Textauszug:
▶

Wiederherstellung mit sich selbst!
Serie: CREATIO | Bibeltext: 1. Mose 3,7-12, Markus 15,37-38
Seit Adam und Eva von der Frucht der Erkenntnis von Gut und Böse gegessen haben, kam Scham in ihr Leben. Bis heute beherrscht Scham unser Leben und stört die Beziehungsfähigkeit der Menschen untereinander. So wie Adam und Eva sich aus Feigenblättern Kleidung machten, so bedecken auch wir unsere innere Scham auf verschiedene Art und Weise. Dabei geraten wir schnell in eine Scham-Schuld Spirale. Doch Jesu sein Tod am Kreuz hat den Weg zu mir selbst frei gemacht. Er will mich von der Scham befreien. Da Scham einen Keil zwischen menschliche Beziehungen schlägt, ist der einfachste und effektivste Weg diesen zu entfernen, indem anderen Menschen die eigene Scham kundgetan wird.
Ich mag mich noch gut an die Hochzeit von meinem Gotti erinnern. Ich weiss zwar nicht mehr genau in welchem Jahr sie geheiratet hat, aber ich war so um die 11 Jahre alt. Ich hatte zu meinem Gotti eine sehr enge Beziehung und habe es sehr genossen, Zeit mit ihr zu verbringen. Als ich älter wurde, war ihr Besuch für mich jeweils ein riesen Higlight. Ich legte mich ins Zeug und half meiner Mutter beim Kochen. Es gab immer das gleiche Menu – Partyfilet. Ja mein Gotti war etwas spezielles und so freute ich mich auf ihren grossen Tag. Damals zog ich noch nicht so gerne Hemden an, aber ich weiss noch, wie ich extra ein Hemd für diesen Anlass gekauft hatte.

◀

Gelesenes anwenden:
A - Übersetze diesen Satz aus der Predigt über Scham ins Englische: „Bis heute beherrscht Scham unser Leben und stört die Beziehungsfähigkeit der Menschen untereinander.“
B - Führe die Predigt über Scham nach ihrem letzten Satz weiter.

Ausgangsdaten:
▶

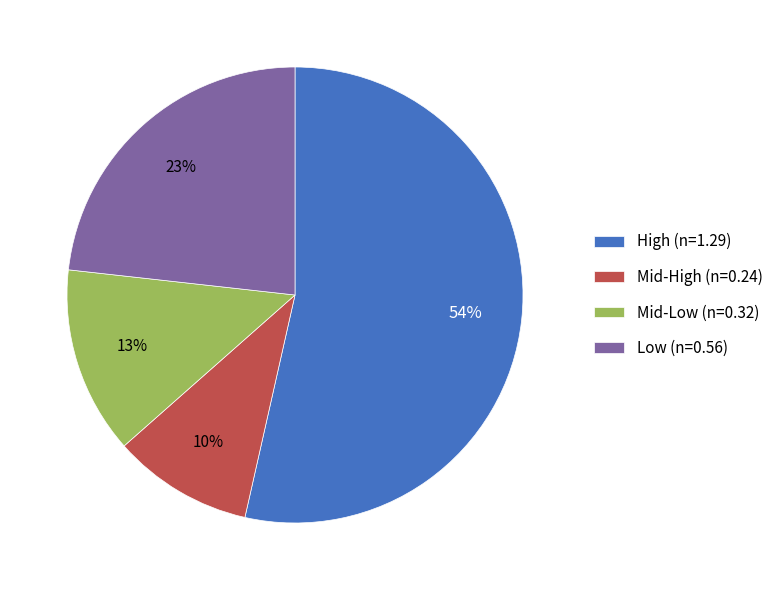

What is the smallest slice in the pie chart?

Mid-High (n=0.24)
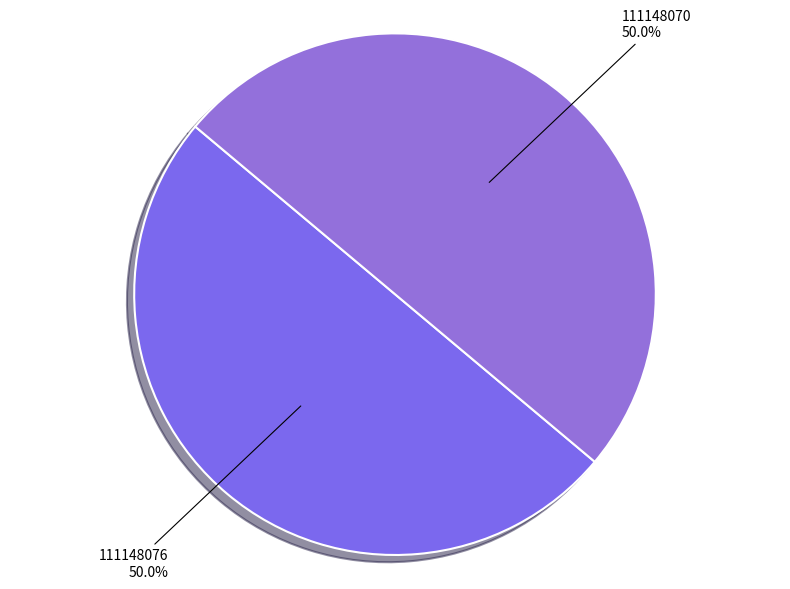

Approximately how many times larger is the value at 111148070 compared to 111148076?

1.0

◀

Ergebnisse je Aufgabe:
A - To this day, shame rules our lives and disrupts people's ability to relate to one another.

B -
Doch an diesem Abend geschahen gleich zwei Dinge, welche für mich unendlich peinlich waren und für die ich mich sehr schämte. Das Gastgeschenk an diesem Abend bestand aus selbstgemalten kleinen Bildern. Da ich gerne malte, konnte ich es mir nicht nehmen lassen, meinen Beitrag zu leisten. Doch es kam, wie es kommen musste und aufgrund meines grossen Eifers landete ein wenig dieser gelben Acrylfarbe auf meinem Hemd. Dies war mir unendlich peinlich und liess sich leider an diesem Abend auch nicht restlos entfernen. Doch damit nicht genug. An dieser Feier war es so, dass sich jeder selbst vorstellen musste. Dabei sollte man jeweils auch die Beziehung zum Brautpaar benennen. Ich sass noch mit weiteren Gottikindern zusammen. Ich überlegte mir extra meinen Satz was ich sagen wollte. Ich ging diesen innerlich auf und ab. Vor mir war ein Mädchen dran, welches so etwas wie «Mein Name ist XY und ich bin das Gottimeitschi von Mirjam» sagte. Und als ich an die Reihe kam, stand ich auf und sagte «Mein Name ist Cédric und ich bin das Gottimeitschi von Mirjam» und Zack – alle Leute lachten und ich versank fast im Erdboden. Mir war dies so peinlich und ich schämte mich so sehr, dass ich nicht einmal diese einfache Vorstellung ohne mich zu blamieren hinbekommen habe.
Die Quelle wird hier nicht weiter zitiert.